A few details about this demo for our technical audience:

For those of you following JuiceKit™ development, this is a demo of some of the newer features available in our open source Juicekit™ 1.2 distribution, and some of the features that will be coming to the 1.3 version. Treemap styling is now elegant, crisp, and allows for white borders, fixing a couple rendering bugs. There is a new tree-level depth feature that can make it easier to navigate treemaps with lots of layers. The airports map demonstrates a geographic layout built using GeoLayout JuiceKit™ and Flare components. A major improvement demonstrated by the airline-selector dropdown is the ability to keep nodes consistent between data reloads. This allows us to animate the nodes even though they are generated by our new LiveQuery component.

Announcing: JuiceKit™ SDK Open Source

As our followers know, for the past few years Juice has been creating software applications that solve customers’ real information visualization problems in purposeful, understandable, and beautiful ways. In doing this, we have found ourselves reusing quite a few components over and over again - which has made our jobs a lot easier. It occurred to us that others might like to benefit from using these components to achieve great results too.

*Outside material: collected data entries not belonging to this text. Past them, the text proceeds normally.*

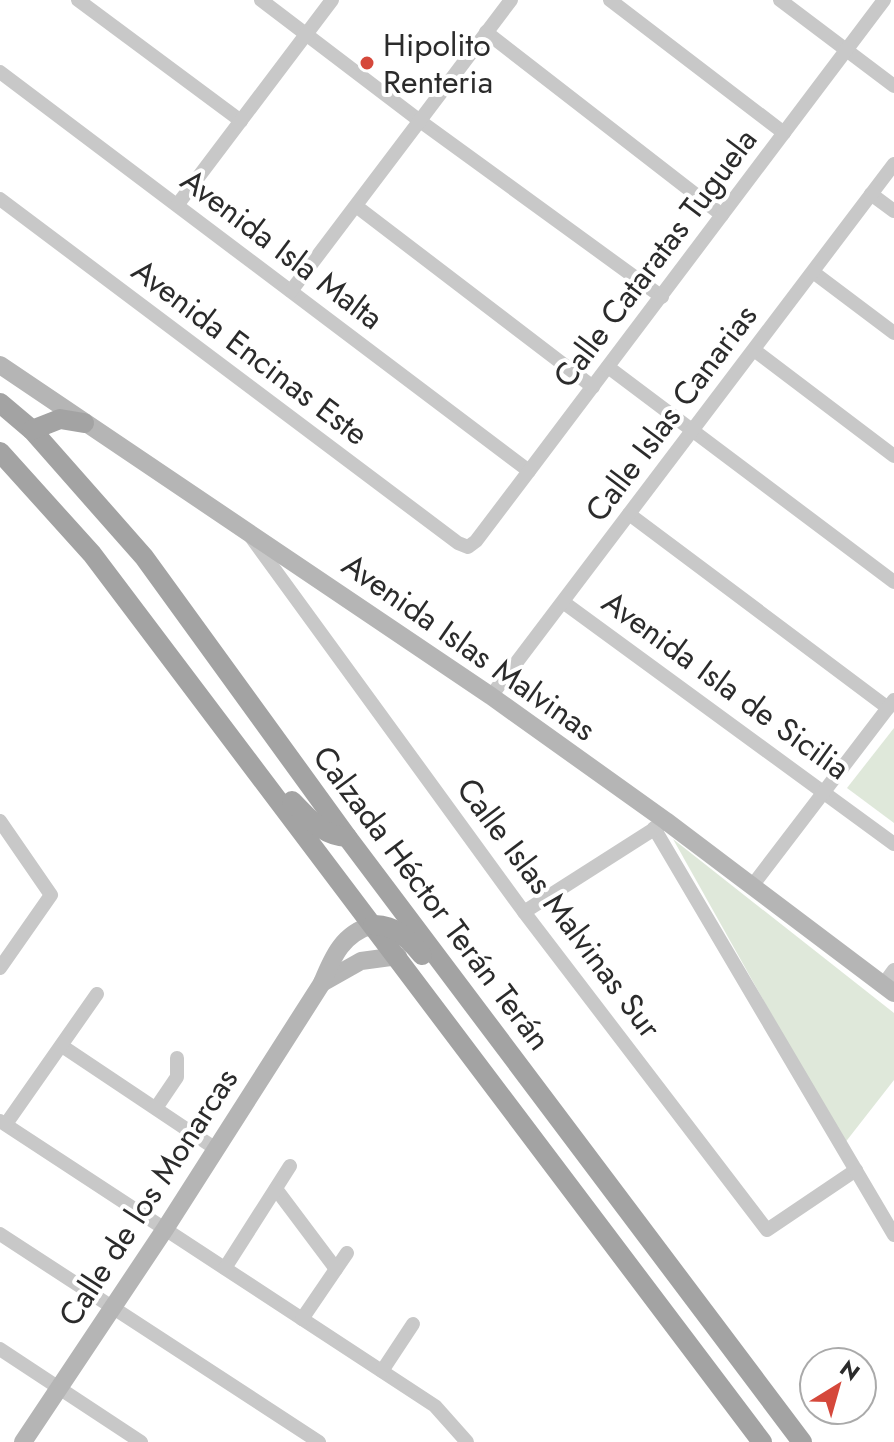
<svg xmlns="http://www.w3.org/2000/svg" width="894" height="1442" viewBox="0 0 894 1442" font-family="Jost,sans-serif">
<rect width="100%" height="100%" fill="#fff"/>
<!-- green -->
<g fill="#dfe8da">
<path d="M894 728V823L847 788Z"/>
<path d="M673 839 894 1013V1080L844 1144Z"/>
</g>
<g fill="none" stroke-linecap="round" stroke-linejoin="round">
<!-- street -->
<g stroke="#c8c8c8" stroke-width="14">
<path d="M78 0 241 121"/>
<path d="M261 0 420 121 662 297"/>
<path d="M610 0 784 133"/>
<path d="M780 0 894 86"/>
<path d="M486 32 722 215"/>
<path d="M0 72 529 471"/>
<path d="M871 194 894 211"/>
<path d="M0 199 458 543 468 547 476 541 529 471 884 0"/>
<path d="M178 204 332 0"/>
<path d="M356 206 593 387"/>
<path d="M813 272 894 333"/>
<path d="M291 291 511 0"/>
<path d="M754 350 894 456"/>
<path d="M608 367 894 582"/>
<path d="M629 514 888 708"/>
<path d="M251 537 524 912 767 1230 856 1170"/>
<path d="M563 602 894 844"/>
<path d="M491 696 894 164"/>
<path d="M0 821 51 895 0 968"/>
<path d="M654 828 894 1235"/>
<path d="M752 886 894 700"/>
<path d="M524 912 662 824"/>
<path d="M883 985 894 970"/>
<path d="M62 1046 216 1149"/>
<path d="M156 1108 177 1077V1058"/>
<path d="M0 1121 435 1406 467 1442"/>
<path d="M6 1124 97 994"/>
<path d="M276 1189 336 1269"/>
<path d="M0 1234 319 1442"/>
<path d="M225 1268 290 1166"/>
<path d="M302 1319 347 1253"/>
<path d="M0 1349 141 1442"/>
<path d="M382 1371 413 1324"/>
</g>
<!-- secondary -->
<g stroke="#b5b5b5" stroke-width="18">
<path d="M0 365 491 696 666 821 894 993"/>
<path d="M322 983 361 961 398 956"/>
<path d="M23 1442 165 1229 322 983C333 956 343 933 373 925"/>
</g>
<!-- primary -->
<g stroke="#a3a3a3" stroke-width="20">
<path d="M0 403 32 430 144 557 347 837 802 1442"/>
<path d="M32 430 60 419 84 423"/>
<path d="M0 452 92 554 762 1442"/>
<path d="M292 801C309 818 322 836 347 837"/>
<path d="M373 925C395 924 409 939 422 955"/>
</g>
</g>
<!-- markers -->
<circle fill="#d5483b" stroke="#fff" stroke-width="3" cx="367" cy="63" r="8"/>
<g text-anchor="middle" stroke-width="8" stroke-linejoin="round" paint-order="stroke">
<!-- poi labels -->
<g font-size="32" fill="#2b2b2b" stroke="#fff" text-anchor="start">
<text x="383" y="56">Hipolito<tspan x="383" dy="37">Renteria</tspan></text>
</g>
<!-- street labels -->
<g font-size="32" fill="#2b2b2b" stroke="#fff">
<text transform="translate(282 249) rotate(37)" y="11">Avenida Isla Malta</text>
<text transform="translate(655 258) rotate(-53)" y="11">Calle Cataratas Tuguela</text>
<text transform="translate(250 352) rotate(37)" y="11">Avenida Encinas Este</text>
<text transform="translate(671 413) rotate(-53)" y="11">Calle Islas Canarias</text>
<text transform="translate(469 647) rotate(35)" y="11">Avenida Islas Malvinas</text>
<text transform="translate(726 685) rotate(36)" y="11">Avenida Isla de Sicilia</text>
<text transform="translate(432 898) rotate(53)" y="11">Calzada Héctor Terán Terán</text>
<text transform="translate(559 908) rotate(53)" y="11">Calle Islas Malvinas Sur</text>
<text transform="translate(148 1197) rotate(-57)" y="11">Calle de los Monarcas</text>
</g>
</g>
<!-- north arrow -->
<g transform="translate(838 1386) rotate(37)"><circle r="38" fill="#ffffff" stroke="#aaaaaa" stroke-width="2"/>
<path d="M0-6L14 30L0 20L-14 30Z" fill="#d5483b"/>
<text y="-12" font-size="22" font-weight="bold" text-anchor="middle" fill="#2b2b2b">N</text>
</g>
</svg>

We’re proud to announce the open source release of Juice Analytics’ JuiceKit™ SDK.

The JuiceKit™ is a toolkit built on Adobe’s Flex SDK to make it easier for web designers and software developers to build visually compelling Information Experiences™. It contains a wide variety of development components from individual data renderers such as a single "small multiple", to a large visualization component such as a treemap or US Map, to fine grained "helpers" that provide handy capabilities such as copying data to the computer’s clipboard. These components can be used independently, within other applications, or assembled together to create full applications.

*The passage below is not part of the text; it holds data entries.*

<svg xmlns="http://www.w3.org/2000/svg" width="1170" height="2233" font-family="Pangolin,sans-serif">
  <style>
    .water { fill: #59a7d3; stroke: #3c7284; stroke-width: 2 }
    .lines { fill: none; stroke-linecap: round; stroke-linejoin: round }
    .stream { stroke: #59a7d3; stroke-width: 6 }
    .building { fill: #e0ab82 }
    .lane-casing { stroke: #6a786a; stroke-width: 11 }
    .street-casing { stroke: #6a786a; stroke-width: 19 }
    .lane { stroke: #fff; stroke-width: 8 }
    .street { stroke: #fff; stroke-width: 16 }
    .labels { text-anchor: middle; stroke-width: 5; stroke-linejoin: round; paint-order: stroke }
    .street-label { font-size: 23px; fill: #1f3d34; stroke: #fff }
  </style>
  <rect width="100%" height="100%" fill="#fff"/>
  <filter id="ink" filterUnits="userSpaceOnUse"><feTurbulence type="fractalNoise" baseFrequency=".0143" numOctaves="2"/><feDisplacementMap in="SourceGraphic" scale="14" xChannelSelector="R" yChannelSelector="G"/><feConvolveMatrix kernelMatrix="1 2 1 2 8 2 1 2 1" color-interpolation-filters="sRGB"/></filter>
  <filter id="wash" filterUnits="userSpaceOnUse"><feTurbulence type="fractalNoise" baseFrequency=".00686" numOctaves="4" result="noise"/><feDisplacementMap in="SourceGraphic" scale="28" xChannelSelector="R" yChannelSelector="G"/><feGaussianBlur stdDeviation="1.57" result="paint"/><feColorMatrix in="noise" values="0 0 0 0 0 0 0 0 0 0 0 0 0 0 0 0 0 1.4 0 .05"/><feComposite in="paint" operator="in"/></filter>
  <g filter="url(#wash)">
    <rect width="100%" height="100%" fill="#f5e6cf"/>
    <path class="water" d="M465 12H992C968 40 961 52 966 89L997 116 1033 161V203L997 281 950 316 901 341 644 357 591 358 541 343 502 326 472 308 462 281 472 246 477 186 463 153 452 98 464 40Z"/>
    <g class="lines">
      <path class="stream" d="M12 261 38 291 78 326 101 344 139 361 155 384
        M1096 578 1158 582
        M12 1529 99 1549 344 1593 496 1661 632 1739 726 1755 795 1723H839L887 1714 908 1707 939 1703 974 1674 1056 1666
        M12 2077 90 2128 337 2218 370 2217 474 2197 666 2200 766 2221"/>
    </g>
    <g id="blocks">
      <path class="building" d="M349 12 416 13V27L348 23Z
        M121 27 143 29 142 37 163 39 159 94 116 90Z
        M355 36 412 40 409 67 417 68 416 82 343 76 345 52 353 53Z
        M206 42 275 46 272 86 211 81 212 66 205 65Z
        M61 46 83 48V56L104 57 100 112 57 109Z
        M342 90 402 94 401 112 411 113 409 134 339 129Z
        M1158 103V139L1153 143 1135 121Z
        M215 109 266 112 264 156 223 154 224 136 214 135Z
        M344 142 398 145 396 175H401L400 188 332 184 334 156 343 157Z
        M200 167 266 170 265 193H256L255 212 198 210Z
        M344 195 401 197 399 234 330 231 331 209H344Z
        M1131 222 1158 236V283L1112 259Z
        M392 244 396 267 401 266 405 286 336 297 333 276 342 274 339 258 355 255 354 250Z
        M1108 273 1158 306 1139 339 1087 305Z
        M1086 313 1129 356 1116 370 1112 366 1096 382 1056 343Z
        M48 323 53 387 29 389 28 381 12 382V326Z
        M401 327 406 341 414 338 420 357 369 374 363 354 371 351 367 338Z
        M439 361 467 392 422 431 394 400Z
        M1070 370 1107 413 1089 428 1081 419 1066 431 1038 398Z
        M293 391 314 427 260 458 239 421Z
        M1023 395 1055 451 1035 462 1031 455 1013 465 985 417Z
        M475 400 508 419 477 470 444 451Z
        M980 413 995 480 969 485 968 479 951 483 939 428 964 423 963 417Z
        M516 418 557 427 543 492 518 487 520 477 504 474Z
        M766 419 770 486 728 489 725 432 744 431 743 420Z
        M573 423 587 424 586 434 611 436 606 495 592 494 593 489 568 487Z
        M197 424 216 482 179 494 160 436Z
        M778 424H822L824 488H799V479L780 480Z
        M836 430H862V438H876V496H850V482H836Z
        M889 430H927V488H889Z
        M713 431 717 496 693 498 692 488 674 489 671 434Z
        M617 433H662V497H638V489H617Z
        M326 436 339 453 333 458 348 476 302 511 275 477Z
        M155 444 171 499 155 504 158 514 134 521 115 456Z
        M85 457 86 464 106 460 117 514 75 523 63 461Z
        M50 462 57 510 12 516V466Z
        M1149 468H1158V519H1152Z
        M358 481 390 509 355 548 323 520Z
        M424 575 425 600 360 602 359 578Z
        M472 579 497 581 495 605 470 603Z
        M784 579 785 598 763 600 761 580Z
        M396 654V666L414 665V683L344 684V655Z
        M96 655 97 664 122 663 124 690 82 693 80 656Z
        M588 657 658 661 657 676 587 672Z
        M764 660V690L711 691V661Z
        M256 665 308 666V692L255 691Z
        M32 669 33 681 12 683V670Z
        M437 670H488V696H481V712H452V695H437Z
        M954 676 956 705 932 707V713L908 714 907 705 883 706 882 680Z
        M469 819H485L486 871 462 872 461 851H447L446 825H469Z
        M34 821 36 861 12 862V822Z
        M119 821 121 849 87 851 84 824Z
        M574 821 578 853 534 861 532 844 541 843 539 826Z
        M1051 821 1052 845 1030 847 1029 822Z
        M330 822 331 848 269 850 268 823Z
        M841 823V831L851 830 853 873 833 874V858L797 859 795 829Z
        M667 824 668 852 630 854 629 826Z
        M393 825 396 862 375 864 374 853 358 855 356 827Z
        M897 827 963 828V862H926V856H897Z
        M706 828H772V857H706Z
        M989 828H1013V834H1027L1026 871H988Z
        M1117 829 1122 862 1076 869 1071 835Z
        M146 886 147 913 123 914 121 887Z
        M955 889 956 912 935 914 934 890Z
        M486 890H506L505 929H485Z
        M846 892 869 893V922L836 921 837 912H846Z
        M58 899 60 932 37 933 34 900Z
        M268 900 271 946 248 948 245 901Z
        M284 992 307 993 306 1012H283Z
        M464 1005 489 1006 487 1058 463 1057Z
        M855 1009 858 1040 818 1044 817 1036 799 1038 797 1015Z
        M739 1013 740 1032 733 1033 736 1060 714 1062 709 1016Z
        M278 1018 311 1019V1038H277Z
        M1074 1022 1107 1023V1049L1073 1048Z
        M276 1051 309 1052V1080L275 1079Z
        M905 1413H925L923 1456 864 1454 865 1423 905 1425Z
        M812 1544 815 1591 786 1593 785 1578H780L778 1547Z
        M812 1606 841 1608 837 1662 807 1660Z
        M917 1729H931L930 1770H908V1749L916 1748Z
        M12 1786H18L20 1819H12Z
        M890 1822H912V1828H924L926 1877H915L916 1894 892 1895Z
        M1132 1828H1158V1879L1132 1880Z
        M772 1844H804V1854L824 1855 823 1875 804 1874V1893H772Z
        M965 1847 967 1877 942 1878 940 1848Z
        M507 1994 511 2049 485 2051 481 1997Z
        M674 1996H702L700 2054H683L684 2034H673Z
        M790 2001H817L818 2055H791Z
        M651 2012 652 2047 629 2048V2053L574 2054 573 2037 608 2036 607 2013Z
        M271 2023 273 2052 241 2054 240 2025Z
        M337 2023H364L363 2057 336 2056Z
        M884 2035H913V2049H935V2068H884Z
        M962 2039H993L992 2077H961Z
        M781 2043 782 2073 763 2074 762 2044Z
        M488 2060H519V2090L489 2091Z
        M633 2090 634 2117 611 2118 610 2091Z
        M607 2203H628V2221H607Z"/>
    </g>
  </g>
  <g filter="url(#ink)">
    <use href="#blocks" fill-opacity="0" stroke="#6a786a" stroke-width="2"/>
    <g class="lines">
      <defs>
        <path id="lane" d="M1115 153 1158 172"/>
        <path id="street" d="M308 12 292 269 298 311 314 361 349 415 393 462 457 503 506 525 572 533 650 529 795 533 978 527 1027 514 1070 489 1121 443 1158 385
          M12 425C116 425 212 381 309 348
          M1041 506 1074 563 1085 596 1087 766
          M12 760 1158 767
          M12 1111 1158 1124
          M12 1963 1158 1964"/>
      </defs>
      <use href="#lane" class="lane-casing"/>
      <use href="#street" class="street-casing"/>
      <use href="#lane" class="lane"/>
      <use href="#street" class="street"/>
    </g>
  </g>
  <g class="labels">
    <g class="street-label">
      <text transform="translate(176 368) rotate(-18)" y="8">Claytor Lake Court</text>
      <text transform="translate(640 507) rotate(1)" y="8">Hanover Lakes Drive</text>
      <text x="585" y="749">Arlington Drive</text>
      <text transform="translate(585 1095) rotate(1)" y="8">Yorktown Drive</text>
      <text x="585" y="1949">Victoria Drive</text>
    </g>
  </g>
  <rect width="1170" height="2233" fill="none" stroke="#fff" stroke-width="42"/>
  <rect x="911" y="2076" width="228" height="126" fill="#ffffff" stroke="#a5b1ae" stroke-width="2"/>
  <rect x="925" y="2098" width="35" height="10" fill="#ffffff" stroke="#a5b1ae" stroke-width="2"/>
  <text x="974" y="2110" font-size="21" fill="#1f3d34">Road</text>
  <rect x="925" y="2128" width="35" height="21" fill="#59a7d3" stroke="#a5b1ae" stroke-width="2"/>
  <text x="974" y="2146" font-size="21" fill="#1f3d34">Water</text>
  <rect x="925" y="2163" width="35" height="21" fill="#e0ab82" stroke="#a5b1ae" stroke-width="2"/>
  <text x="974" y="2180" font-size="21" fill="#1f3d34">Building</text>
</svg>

What can I do with it? (Show me the money)

Because we’ve been using the JuiceKit™ for quite a while, we have a number of customer proven applications based on the SDK that we thought you’d be interested in seeing.

Here is a screenshot of an application that we built to help our client see trends in their internet search and traffic activity. We used the JuiceKit™ to create the small multiples data visualization component of this application.

Use JuiceKit™ to build small multiples

We’ve also frequently used JuiceKit™ to create dashboard prototypes. If you haven’t seen our recent application of our treemap component to the incomprehensible Federal Stimulus Plan, here is a nice example (click to explore):

Stimulus Bill Explorer

And here is a very quick one we did for an IVR monitoring application where we assembled multiple different components together into one view:

Use JuiceKit™ to build a prototype

Finally, we’ve used JuiceKit™ many times to build full enterprise applications such as this sales pipeline tracking dashboard:

Use JuiceKit™ to build a dashboard

How do I get it?

Now it’s time for you to have a go. Here’s how you do it:

  • Go to the JuiceKit™ SDK web page at juicekit.org and catch up on the current status of the project
  • Check out the JuiceKit™ discussion group on Google Groups
  • Download the JuiceKit™ library from github
  • Contribute back to the JuiceKit™ community to make the JuiceKit™ even better

While Juice continues to focus on designing and providing software solutions (as opposed to toolkits) for our clients, we believe offering the JuiceKit™ as open source will benefit the information visualization community we try to serve. In the future we will continue to extend the JuiceKit™ with other components and technologies.

Good luck, and make sure you share how you’re using the SDK so we can continue to drive it in the right direction not only for us, but for you as well.